O Promotor de Justiça Dr. Iron Miranda dos Anjos, representante do Ministério Público em, Santa Cruz do Capibaribe, falou sobre a Ação Civil Pública movida contra a prefeitura da cidade.
A Ação resultou na concessão de uma liminar que ordena a paralisação imediata das obras no terreno situado entre a “Feira de Gado” e o Matadouro Público Municipal, ao lado do canal que traz água de Poço Fundo.
Segundo o Dr. Iron, quando o Ministério Público soube do caso, por meio do Conselho Municipal de Defesa do Meio Ambiente (Condema), ele, juntamente com o Dr. Hodir Guerra elaborou essa Ação Civil Pública que pediu ao Juiz Dr. Eugênio Cícero Marques, via liminar, a demolição de todas as construções, já que a área, além de ser pública, é uma Área de Preservação Permanente.

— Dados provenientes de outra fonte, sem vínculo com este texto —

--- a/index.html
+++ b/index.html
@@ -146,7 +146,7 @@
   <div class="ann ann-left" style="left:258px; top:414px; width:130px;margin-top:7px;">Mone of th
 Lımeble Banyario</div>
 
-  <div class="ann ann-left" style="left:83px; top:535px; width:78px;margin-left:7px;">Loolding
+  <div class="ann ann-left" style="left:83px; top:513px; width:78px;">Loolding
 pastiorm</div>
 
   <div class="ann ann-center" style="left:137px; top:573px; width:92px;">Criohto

A liminar foi concedida, em caráter parcial, na tarde desta quarta-feira (19), determinando a imediata paralisação das construções na área invadida.

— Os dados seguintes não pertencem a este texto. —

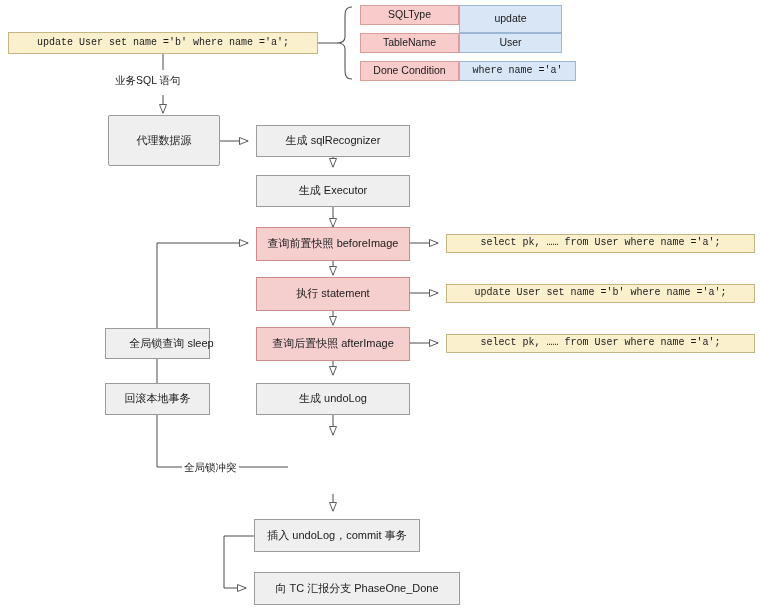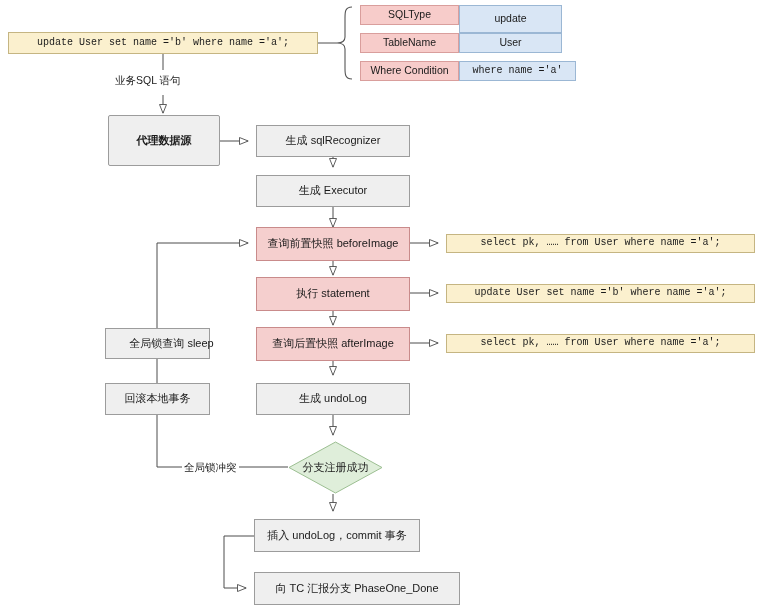--- a/index.html
+++ b/index.html
@@ -171,7 +171,7 @@
     </div>
     <div style="position:relative; height:20px;">
       <div class="node pinkcell" style="position:absolute; left:0px; top:0px; width:99px; height:20px; font-size:10.5px;">
-        <span>Where Condition</span>
+        <span>Done Condition</span>
       </div>
       <div class="node blue mono" style="position:absolute; left:99px; top:0px; width:117px; height:20px;">
         <span>where name ='a'</span>

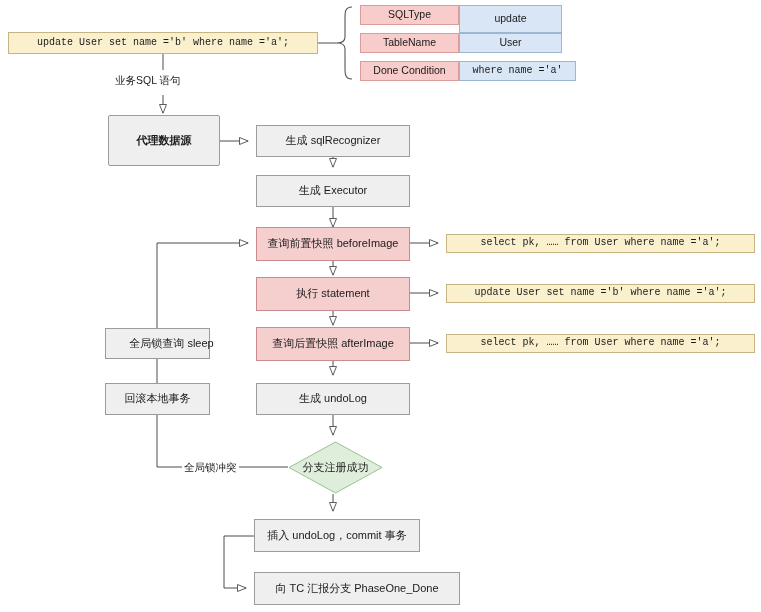--- a/index.html
+++ b/index.html
@@ -60,7 +60,6 @@
   }
   .rounded {
     border-radius: 2px;
-    font-weight: bold;
   }
   .mono {
     font-family: Liberation Mono, monospace;

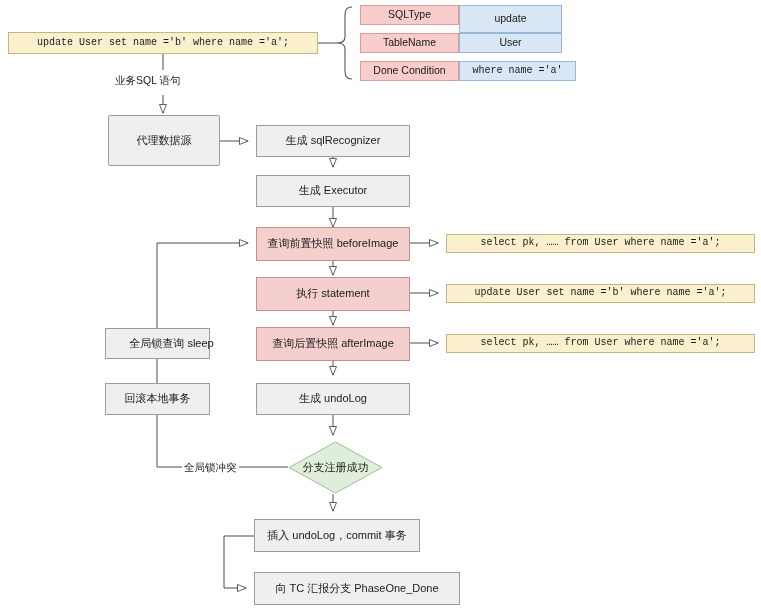--- a/index.html
+++ b/index.html
@@ -218,12 +218,6 @@
     <span>回滚本地事务</span>
   </div>
 
-  <div class="diamond-wrap" style="left:288px; top:441px; width:95px; height:53px;">
-    <svg width="95" height="53" viewBox="0 0 95 53">
-      <polygon points="47.5,1 94,26.5 47.5,52 1,26.5" fill="#dfeeda" stroke="#9cbf92" stroke-width="1"></polygon>
-    </svg>
-    <div class="diamond-label">分支注册成功</div>
-  </div>
 
   <div class="edge-label" style="left:182px; top:461px;">
     <span>全局锁冲突</span>

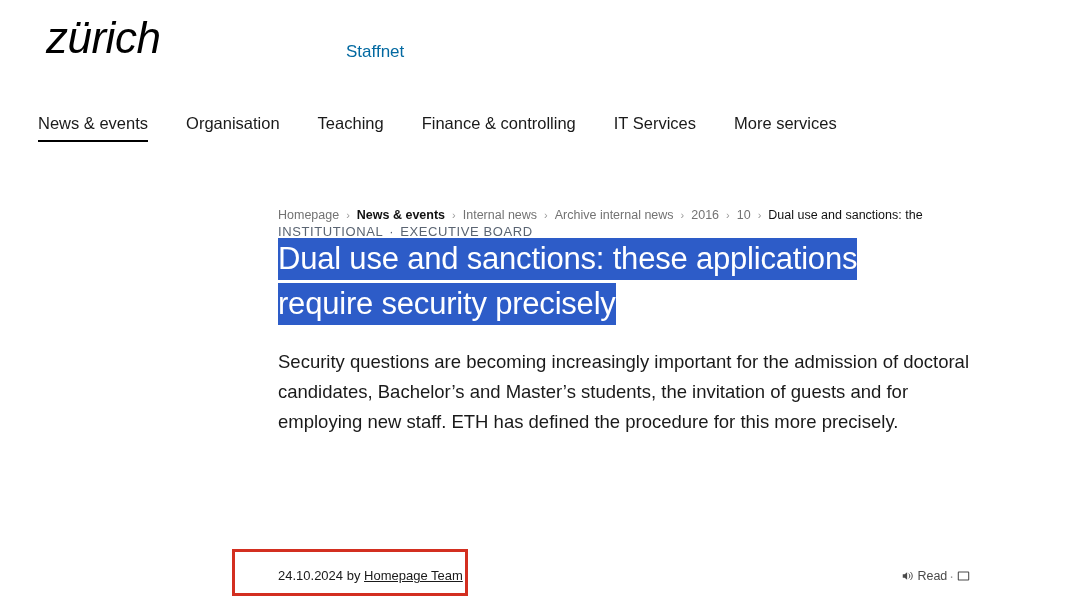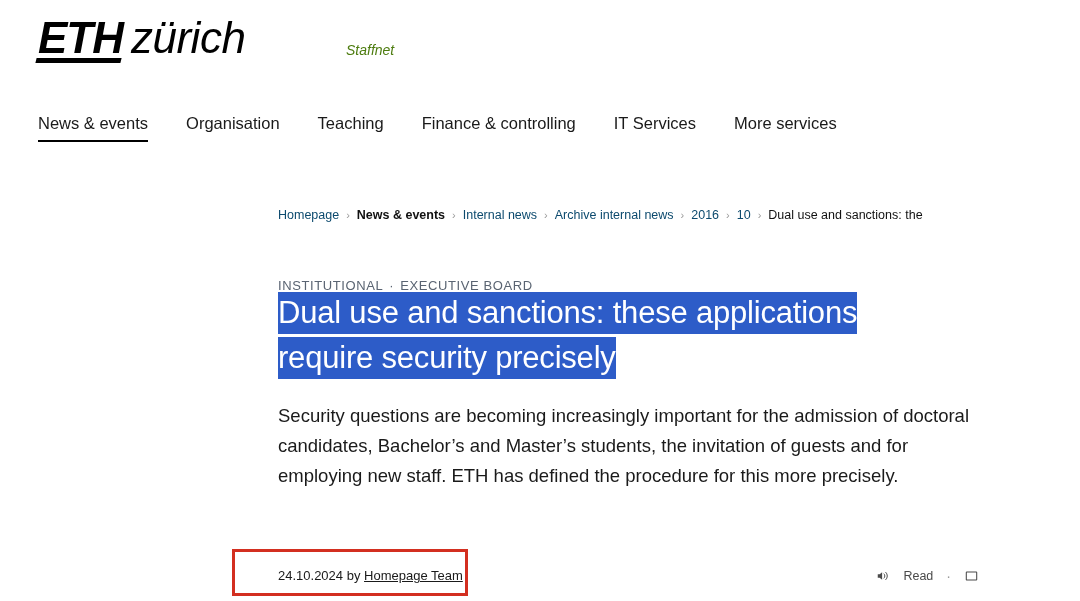--- a/index.html
+++ b/index.html
@@ -249,7 +249,6 @@
 <div id="site-header">
 
   <div id="logo-block">
-    <span id="logo-eth">ETH</span>
     <span id="logo-zurich">zürich</span>
   </div>
 

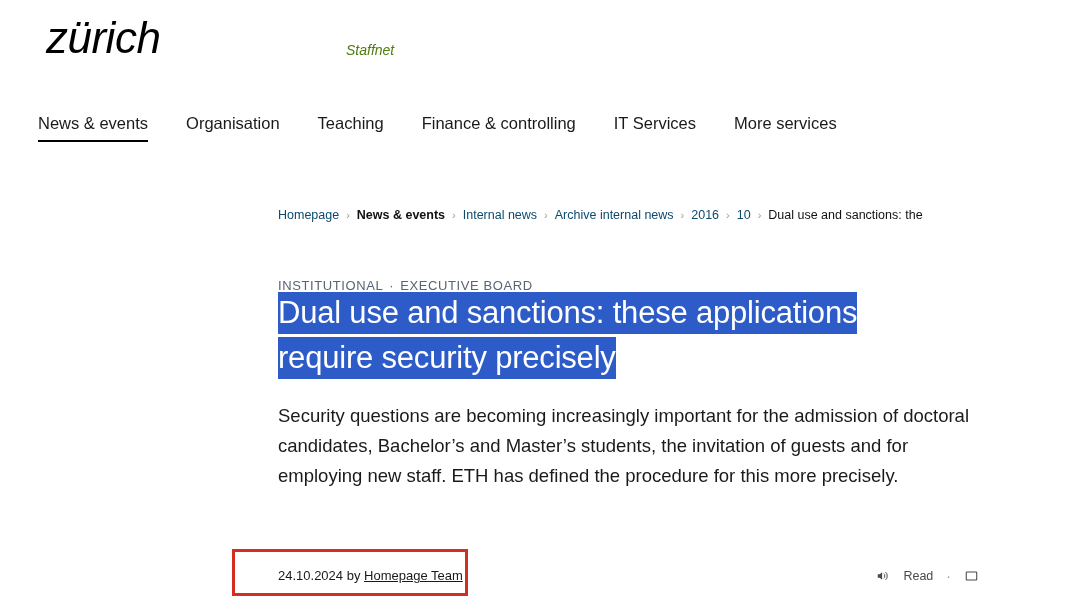--- a/index.html
+++ b/index.html
@@ -64,9 +64,8 @@
     position: absolute;
     left: 346px;
     top: 42px;
-    font-size: 14px;
-    color: #4d7c0f;
-    font-style: italic;
+    font-size: 17px;
+    color: #0369a1;
   }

Segundo o promotor, a prefeitura terá a responsabilidade de cumprir a decisão judicial, impedindo o avanço das ocupações. Em caso de descumprimento todos os envolvidos serão multados em R$ 2 mil por dia.
“Em caso de descumprimento dessa decisão, ou seja: caso alguém invada ou demarque novas áreas no local, ou mesmo venha a continuar a construir, concluir construções já iniciadas, será aplicada uma multa diária de R$ 2 mil e estarão sujeitas as pessoas físicas ao crime de desobediência, por não cumprir uma decisão judicial”, destacou o promotor.

Promotor garante que construções serão demolidas


O promotor Dr. Iron garantiu que, em médio prazo, as construções serão demolidas e destacou que “pessoas de boa fé” podem estar sendo induzidas por outras a invadir o terreno.
“Algumas pessoas de boa fé, levadas por pessoas inescrupulosas, estão ocupando esse terreno, levando matéria de construção e edificando algumas construções. Essas construções serão, inapelavelmente, demolidas”, destaca, citando que as pessoas que lá estão também terão prejuízos financeiros.
Outro fator também destacado pelo promotor é que parte das invasões também são motivadas por fins privados, por pessoas que possuem outros imóveis no município e que pessoas carentes estariam acompanhando o processo.
“Essa área é de preservação permanente e não pode ser ocupada de forma alguma, nem com barracas, imóveis ou demarcações”.